**SET PROBLEM**
Please format the lines of the entries below as a JSON list of strings, one string per line and no other lines, starting with the line that contains "order: Myrtales" and going on through the last line of the entries, both included. Leave out any blank lines.

Dataset entries:
>>>
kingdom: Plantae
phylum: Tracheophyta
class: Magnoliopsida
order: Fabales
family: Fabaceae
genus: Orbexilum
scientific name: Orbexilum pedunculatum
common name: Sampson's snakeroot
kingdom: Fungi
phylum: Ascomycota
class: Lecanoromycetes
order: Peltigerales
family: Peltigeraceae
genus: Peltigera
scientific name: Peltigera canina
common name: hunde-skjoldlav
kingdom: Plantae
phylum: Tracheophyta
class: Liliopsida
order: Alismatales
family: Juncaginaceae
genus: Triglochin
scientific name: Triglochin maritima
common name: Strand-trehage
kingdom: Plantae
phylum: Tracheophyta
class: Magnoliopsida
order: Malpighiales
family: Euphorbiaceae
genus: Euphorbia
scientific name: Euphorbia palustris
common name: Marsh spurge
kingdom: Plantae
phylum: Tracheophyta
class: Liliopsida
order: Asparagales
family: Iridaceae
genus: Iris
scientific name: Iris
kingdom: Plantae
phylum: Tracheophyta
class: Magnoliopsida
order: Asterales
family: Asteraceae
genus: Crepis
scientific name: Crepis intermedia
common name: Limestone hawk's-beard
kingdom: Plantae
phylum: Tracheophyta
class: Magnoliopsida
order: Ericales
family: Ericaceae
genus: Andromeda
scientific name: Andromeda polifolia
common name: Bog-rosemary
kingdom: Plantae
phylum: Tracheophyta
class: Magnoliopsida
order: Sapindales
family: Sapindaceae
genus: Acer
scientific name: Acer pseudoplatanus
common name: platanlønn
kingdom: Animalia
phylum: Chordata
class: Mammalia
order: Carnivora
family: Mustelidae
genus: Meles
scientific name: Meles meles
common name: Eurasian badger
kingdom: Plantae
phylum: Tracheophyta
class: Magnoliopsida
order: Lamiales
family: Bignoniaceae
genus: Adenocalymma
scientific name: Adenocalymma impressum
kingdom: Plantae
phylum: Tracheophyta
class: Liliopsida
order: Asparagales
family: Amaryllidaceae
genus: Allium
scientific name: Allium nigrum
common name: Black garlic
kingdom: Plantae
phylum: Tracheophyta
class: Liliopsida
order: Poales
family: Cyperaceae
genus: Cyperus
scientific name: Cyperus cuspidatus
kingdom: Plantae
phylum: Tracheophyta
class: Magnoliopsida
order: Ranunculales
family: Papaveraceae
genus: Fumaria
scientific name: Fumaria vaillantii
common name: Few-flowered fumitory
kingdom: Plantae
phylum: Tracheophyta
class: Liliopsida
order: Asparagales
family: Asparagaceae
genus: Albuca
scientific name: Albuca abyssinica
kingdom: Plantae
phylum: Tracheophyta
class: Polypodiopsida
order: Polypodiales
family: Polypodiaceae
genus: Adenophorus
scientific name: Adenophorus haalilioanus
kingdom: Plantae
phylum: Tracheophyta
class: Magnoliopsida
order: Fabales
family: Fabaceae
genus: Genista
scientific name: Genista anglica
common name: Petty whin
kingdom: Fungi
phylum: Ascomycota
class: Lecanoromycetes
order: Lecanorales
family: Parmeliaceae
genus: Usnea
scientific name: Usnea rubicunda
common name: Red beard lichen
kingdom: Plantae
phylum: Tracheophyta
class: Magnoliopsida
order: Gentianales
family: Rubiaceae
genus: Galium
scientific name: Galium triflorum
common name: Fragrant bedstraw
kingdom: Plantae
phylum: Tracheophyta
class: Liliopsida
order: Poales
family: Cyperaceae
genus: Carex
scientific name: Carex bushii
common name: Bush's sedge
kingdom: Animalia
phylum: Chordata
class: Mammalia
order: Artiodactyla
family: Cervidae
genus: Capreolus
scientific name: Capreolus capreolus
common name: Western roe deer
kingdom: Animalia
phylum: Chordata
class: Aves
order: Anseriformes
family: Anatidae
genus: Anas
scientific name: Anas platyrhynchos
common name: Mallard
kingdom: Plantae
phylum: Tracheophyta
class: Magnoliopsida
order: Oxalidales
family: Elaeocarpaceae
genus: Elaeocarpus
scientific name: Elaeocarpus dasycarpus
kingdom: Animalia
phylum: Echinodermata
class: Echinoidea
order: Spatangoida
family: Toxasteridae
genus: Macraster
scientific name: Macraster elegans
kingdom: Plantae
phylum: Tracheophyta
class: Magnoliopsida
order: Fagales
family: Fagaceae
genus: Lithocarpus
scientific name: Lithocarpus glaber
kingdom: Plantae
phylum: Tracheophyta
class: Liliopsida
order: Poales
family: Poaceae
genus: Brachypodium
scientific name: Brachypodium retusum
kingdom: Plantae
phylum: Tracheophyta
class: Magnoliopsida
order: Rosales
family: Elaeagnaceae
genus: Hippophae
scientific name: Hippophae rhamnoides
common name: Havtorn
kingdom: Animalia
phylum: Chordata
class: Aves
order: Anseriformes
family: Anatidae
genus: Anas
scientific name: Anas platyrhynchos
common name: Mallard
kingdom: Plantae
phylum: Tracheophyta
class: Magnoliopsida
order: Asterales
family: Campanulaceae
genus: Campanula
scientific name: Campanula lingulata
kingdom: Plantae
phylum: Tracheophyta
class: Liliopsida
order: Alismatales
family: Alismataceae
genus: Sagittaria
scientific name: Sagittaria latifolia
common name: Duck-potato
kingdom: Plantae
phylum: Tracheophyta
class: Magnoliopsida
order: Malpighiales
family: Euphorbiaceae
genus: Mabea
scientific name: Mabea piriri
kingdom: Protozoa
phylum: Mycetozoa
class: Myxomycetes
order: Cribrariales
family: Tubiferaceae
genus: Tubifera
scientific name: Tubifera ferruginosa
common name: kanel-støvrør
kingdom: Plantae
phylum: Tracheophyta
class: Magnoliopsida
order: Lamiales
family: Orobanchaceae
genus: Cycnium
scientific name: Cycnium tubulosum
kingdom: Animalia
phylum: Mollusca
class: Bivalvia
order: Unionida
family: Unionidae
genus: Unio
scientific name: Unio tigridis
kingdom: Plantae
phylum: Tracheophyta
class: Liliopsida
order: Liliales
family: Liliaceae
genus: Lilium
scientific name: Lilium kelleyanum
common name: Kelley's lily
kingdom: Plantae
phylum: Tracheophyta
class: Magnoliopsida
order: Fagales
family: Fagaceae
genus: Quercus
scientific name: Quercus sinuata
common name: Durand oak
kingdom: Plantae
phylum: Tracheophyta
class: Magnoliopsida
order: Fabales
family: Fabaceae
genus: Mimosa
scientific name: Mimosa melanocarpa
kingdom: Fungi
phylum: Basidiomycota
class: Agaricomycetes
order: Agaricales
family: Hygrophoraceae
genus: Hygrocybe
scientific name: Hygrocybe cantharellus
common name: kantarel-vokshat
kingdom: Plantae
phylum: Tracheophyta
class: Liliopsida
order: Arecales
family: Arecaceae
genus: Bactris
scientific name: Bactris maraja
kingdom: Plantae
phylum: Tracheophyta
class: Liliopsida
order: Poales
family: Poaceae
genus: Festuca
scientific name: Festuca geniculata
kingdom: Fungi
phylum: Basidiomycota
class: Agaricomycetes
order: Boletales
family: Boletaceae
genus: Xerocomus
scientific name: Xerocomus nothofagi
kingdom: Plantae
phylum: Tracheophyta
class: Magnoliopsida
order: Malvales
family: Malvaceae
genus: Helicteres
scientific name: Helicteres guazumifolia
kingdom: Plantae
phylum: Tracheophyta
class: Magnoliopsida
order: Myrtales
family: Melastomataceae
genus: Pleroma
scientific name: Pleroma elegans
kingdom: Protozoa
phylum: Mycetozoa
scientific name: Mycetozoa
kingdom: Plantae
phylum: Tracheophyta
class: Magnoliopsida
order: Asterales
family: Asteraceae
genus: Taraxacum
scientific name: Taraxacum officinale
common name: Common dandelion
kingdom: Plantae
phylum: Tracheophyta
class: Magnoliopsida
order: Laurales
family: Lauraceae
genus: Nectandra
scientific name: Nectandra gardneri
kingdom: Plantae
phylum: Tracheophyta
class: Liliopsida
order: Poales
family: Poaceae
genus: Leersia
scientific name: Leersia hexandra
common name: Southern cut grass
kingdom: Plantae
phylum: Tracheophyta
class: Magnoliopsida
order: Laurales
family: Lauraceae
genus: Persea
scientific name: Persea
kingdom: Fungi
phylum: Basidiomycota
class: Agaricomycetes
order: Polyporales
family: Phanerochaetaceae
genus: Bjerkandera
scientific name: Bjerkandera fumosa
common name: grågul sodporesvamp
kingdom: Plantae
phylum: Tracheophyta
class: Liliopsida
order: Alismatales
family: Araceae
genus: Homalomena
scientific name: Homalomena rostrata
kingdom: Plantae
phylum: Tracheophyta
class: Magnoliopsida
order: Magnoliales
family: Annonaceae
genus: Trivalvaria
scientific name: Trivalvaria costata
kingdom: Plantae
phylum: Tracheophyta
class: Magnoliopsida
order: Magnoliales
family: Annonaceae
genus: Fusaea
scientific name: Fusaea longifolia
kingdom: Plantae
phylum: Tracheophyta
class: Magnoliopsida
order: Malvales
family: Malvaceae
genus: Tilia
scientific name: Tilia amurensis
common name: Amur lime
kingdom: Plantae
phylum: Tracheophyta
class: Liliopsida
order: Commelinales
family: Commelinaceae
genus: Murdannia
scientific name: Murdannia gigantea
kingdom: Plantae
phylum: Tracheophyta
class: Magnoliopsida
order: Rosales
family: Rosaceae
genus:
<<<
**WRITTEN SOLUTION**
[
  "order: Myrtales",
  "family: Melastomataceae",
  "genus: Pleroma",
  "scientific name: Pleroma elegans",
  "kingdom: Protozoa",
  "phylum: Mycetozoa",
  "scientific name: Mycetozoa",
  "kingdom: Plantae",
  "phylum: Tracheophyta",
  "class: Magnoliopsida",
  "order: Asterales",
  "family: Asteraceae",
  "genus: Taraxacum",
  "scientific name: Taraxacum officinale",
  "common name: Common dandelion",
  "kingdom: Plantae",
  "phylum: Tracheophyta",
  "class: Magnoliopsida",
  "order: Laurales",
  "family: Lauraceae",
  "genus: Nectandra",
  "scientific name: Nectandra gardneri",
  "kingdom: Plantae",
  "phylum: Tracheophyta",
  "class: Liliopsida",
  "order: Poales",
  "family: Poaceae",
  "genus: Leersia",
  "scientific name: Leersia hexandra",
  "common name: Southern cut grass",
  "kingdom: Plantae",
  "phylum: Tracheophyta",
  "class: Magnoliopsida",
  "order: Laurales",
  "family: Lauraceae",
  "genus: Persea",
  "scientific name: Persea",
  "kingdom: Fungi",
  "phylum: Basidiomycota",
  "class: Agaricomycetes",
  "order: Polyporales",
  "family: Phanerochaetaceae",
  "genus: Bjerkandera",
  "scientific name: Bjerkandera fumosa",
  "common name: grågul sodporesvamp",
  "kingdom: Plantae",
  "phylum: Tracheophyta",
  "class: Liliopsida",
  "order: Alismatales",
  "family: Araceae",
  "genus: Homalomena",
  "scientific name: Homalomena rostrata",
  "kingdom: Plantae",
  "phylum: Tracheophyta",
  "class: Magnoliopsida",
  "order: Magnoliales",
  "family: Annonaceae",
  "genus: Trivalvaria",
  "scientific name: Trivalvaria costata",
  "kingdom: Plantae",
  "phylum: Tracheophyta",
  "class: Magnoliopsida",
  "order: Magnoliales",
  "family: Annonaceae",
  "genus: Fusaea",
  "scientific name: Fusaea longifolia",
  "kingdom: Plantae",
  "phylum: Tracheophyta",
  "class: Magnoliopsida",
  "order: Malvales",
  "family: Malvaceae",
  "genus: Tilia",
  "scientific name: Tilia amurensis",
  "common name: Amur lime",
  "kingdom: Plantae",
  "phylum: Tracheophyta",
  "class: Liliopsida",
  "order: Commelinales",
  "family: Commelinaceae",
  "genus: Murdannia",
  "scientific name: Murdannia gigantea",
  "kingdom: Plantae",
  "phylum: Tracheophyta",
  "class: Magnoliopsida",
  "order: Rosales",
  "family: Rosaceae",
  "genus:"
]